10. Commitments and Contingencies

        On October 3, 2003, we entered into a sale-leaseback transaction whereby we sold and leased back a facility located in Garden City, New York. The lease is classified as an operating lease. Net proceeds from the sale of the facility were $14.0 million and the cost and related accumulated depreciation of the facility of $9.5 million and $4.6 million, respectively, were removed from the Consolidated Balance Sheet at the time of sale. The gain realized on the sale of $9.1 million has been deferred and is being amortized over the 20-year lease term. As of May 31, 2014 and 2013, the unamortized balance of the deferred gain was approximately $4.3 million and $4.8 million, respectively, and is included in Other liabilities and deferred income on the Consolidated Balance Sheet.

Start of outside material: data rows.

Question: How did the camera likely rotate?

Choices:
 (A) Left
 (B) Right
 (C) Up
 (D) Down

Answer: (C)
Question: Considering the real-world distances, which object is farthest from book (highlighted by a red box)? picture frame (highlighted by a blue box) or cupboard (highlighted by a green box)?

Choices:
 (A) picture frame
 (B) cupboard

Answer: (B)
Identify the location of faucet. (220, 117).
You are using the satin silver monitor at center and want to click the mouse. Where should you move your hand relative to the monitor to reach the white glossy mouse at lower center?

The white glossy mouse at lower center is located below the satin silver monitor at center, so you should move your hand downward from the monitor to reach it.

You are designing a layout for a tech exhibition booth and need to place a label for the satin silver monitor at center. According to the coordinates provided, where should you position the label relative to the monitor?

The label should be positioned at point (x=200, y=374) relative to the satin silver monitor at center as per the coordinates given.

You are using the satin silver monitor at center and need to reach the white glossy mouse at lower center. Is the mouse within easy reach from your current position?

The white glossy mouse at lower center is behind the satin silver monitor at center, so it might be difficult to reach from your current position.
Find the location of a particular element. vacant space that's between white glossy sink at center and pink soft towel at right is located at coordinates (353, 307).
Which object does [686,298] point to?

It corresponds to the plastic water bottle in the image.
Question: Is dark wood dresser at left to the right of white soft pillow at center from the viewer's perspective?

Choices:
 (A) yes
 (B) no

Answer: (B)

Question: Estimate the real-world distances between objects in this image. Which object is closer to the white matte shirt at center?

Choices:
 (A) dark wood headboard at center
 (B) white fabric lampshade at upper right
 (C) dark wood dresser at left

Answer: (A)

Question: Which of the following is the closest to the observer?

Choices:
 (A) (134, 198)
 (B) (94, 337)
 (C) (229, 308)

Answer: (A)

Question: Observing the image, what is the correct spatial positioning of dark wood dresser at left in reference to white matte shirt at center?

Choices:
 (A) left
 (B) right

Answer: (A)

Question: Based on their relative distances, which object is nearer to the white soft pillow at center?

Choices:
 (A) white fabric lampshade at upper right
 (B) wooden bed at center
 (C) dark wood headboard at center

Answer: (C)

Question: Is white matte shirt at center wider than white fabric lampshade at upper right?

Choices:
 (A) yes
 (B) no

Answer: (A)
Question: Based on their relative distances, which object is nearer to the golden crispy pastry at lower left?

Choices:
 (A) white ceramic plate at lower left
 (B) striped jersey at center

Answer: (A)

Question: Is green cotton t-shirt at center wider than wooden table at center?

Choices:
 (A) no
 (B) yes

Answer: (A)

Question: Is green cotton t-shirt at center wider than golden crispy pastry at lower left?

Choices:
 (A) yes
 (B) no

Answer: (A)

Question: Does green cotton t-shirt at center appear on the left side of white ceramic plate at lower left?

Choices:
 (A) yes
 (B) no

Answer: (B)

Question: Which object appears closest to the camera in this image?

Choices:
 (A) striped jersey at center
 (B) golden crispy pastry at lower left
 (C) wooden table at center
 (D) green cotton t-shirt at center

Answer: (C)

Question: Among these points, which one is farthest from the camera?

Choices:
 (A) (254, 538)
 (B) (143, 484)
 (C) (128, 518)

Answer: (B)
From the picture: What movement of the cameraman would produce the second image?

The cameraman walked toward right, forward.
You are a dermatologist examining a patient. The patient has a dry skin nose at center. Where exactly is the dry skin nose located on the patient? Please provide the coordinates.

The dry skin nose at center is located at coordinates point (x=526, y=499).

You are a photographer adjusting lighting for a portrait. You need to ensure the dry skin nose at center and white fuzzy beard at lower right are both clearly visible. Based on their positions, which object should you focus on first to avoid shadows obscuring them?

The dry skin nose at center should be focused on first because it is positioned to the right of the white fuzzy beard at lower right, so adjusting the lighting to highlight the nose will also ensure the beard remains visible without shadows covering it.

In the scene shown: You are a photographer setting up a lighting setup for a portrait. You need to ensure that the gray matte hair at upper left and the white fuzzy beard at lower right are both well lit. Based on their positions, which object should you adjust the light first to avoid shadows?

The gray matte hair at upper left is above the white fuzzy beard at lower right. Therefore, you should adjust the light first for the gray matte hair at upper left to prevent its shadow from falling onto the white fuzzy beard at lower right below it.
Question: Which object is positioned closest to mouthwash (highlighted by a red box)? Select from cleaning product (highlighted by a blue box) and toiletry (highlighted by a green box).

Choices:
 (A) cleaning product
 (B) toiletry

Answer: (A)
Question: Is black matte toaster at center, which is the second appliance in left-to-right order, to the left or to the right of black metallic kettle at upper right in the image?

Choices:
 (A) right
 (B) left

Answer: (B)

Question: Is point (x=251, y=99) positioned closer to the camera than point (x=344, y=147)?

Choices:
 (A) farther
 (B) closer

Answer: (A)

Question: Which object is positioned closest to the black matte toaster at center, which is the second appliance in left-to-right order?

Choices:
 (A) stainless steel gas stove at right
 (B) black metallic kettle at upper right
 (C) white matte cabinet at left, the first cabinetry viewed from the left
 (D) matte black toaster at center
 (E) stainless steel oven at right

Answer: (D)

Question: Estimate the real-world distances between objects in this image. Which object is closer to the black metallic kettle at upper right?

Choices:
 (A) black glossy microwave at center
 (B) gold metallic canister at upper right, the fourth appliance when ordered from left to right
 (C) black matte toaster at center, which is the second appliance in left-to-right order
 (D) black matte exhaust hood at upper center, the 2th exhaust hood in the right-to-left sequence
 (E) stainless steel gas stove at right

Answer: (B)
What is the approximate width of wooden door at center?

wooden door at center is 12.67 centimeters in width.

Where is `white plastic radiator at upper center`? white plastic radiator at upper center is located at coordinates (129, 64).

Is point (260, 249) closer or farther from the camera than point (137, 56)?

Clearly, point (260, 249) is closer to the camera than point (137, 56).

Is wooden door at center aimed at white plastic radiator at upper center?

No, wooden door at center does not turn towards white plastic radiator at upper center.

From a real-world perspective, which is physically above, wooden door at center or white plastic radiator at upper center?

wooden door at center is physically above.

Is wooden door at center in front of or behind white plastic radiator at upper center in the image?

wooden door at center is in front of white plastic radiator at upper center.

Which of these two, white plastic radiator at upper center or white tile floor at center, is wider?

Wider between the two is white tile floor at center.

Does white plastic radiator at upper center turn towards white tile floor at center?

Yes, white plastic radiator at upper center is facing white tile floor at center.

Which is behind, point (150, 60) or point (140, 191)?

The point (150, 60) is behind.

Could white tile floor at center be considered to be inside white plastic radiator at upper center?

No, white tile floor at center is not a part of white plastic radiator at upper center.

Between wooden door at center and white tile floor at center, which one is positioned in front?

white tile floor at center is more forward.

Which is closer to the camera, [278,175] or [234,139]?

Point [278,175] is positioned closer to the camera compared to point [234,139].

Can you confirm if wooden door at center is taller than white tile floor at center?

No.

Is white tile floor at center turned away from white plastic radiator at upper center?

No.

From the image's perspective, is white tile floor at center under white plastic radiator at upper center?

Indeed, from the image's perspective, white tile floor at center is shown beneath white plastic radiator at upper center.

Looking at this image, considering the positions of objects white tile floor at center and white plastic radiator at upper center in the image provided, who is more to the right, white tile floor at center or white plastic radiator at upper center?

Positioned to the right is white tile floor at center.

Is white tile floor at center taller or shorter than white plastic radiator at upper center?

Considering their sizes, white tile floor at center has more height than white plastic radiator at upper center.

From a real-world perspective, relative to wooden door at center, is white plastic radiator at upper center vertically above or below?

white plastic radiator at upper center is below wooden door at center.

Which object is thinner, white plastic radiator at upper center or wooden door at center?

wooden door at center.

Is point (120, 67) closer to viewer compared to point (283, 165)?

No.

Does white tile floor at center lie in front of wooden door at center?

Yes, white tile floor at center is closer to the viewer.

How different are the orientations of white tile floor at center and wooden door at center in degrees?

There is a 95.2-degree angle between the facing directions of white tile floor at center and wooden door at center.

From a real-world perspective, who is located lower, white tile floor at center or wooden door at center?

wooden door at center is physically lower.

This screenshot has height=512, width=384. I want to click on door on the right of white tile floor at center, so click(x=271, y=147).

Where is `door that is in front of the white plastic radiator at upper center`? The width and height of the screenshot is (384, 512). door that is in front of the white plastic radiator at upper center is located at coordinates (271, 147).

        In addition to the Garden City lease, we lease other facilities and equipment under agreements that are classified as operating leases that expire at various dates through 2034. Future minimum payments under all operating leases at May 31, 2014 are as follows:

Year
  Facilities and
Equipment
 

2015

  $ 27.1  

2016

    19.3  

2017

    13.3  

2018

    10.9  

2019

    9.3  

2020 and thereafter

    29.3  

        Rental expense for facilities and equipment during fiscal years 2014, 2013 and 2012 was $36.4 million, $35.2 million and $30.3 million, respectively.

        We enter into purchase obligations which arise in the ordinary course of business and represent a binding commitment to acquire inventory, including raw materials, parts and components, as well as equipment to support the operations of our business. The aggregate amount of purchase obligations due in each of the next five fiscal years is $236.4 million in 2015, $21.6 million in 2016, $0.6 million in 2017 and $0 in 2018 and 2019.

        We routinely issue letters of credit and performance bonds in the ordinary course of our business. These instruments are typically issued in conjunction with insurance contracts or other business requirements. The total of these instruments outstanding at May 31, 2014 was approximately $14.8 million.

        We are involved in various claims and legal actions, including environmental matters, arising in the ordinary course of business. In the opinion of management, the ultimate disposition of these matters will not have a material adverse effect on our consolidated financial condition or results of operations.